(Chart interpretation exercises)

Segment Open

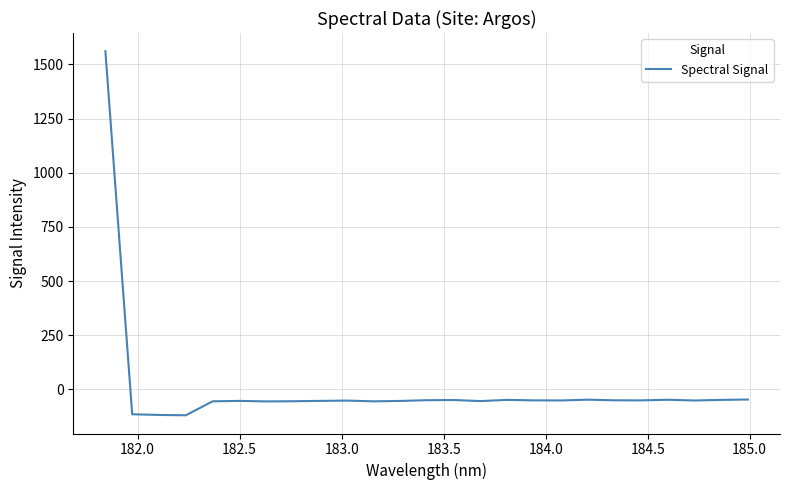

What is the difference between the maximum and minimum values?

1681.6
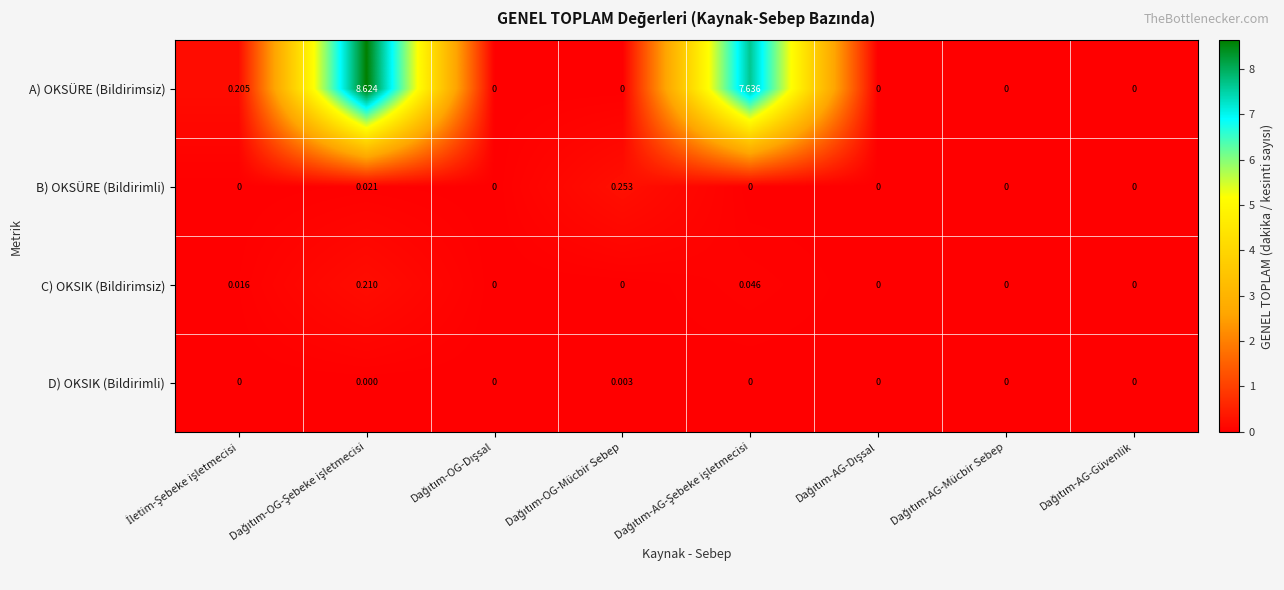

Which series has the widest spread of values?

A) OKSÜRE (Bildirimsiz)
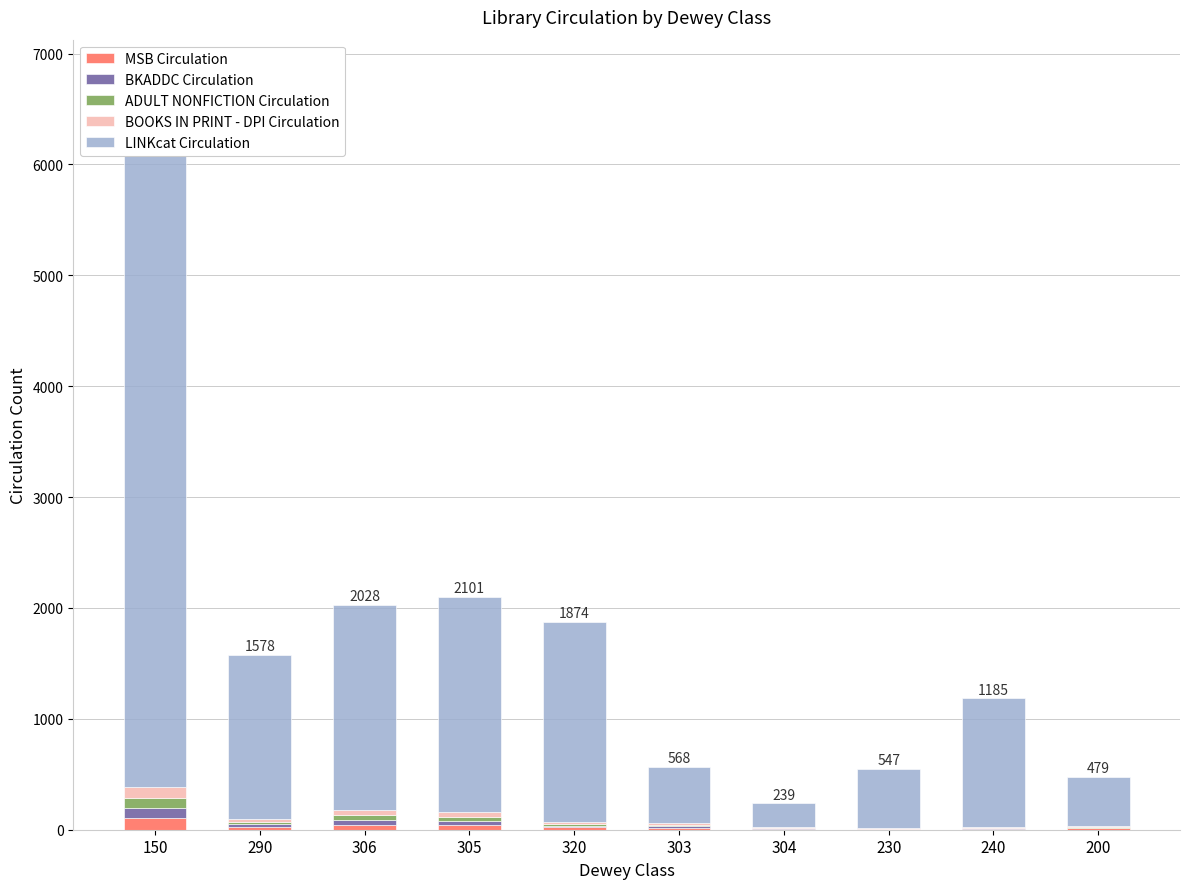

The BKADDC Circulation series shows 15 at 303. True or false?

True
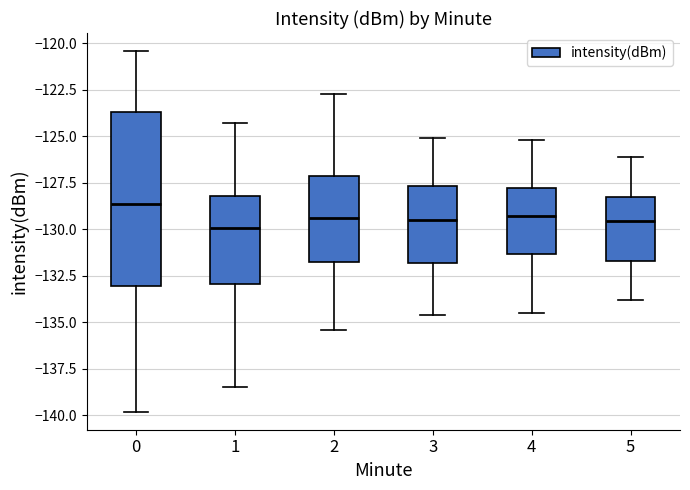

Reading left to right, transcribe this box plot: for each box, give where its median line is, the range the box spans, and where its two whiskers end, as read against the y-axis. The values are not printed on the chart, so give them approximately, as read against the axis.

0: median -128.5, box -133.0 to -123.5, whiskers -140.0 to -120.5
1: median -130.0, box -133.0 to -128.0, whiskers -138.5 to -124.5
2: median -129.5, box -131.5 to -127.0, whiskers -135.5 to -122.5
3: median -129.5, box -132.0 to -127.5, whiskers -134.5 to -125.0
4: median -129.5, box -131.5 to -127.5, whiskers -134.5 to -125.0
5: median -129.5, box -131.5 to -128.0, whiskers -134.0 to -126.0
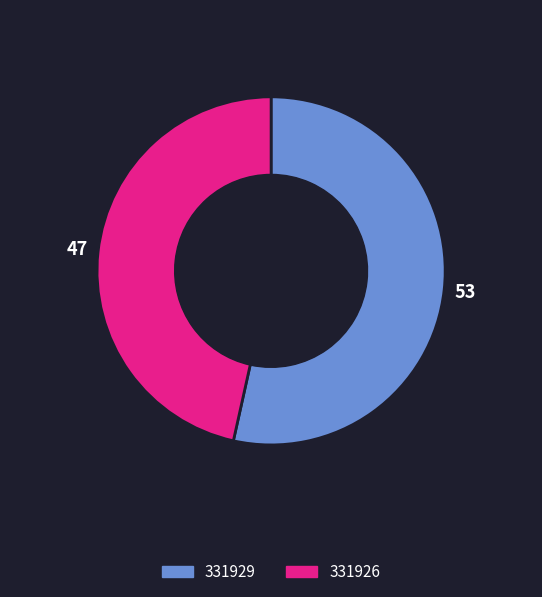

The 331929 slice represents 53% of the pie. True or false?

True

Segment Closed

Problem to work on
Copy out every entry above word for word, omitting the pictures.

Response area
What is the difference between the maximum and minimum values?

1681.6

Which series has the widest spread of values?

A) OKSÜRE (Bildirimsiz)

The BKADDC Circulation series shows 15 at 303. True or false?

True

Reading left to right, transcribe this box plot: for each box, give where its median line is, the range the box spans, and where its two whiskers end, as read against the y-axis. The values are not printed on the chart, so give them approximately, as read against the axis.

0: median -128.5, box -133.0 to -123.5, whiskers -140.0 to -120.5
1: median -130.0, box -133.0 to -128.0, whiskers -138.5 to -124.5
2: median -129.5, box -131.5 to -127.0, whiskers -135.5 to -122.5
3: median -129.5, box -132.0 to -127.5, whiskers -134.5 to -125.0
4: median -129.5, box -131.5 to -127.5, whiskers -134.5 to -125.0
5: median -129.5, box -131.5 to -128.0, whiskers -134.0 to -126.0

The 331929 slice represents 53% of the pie. True or false?

True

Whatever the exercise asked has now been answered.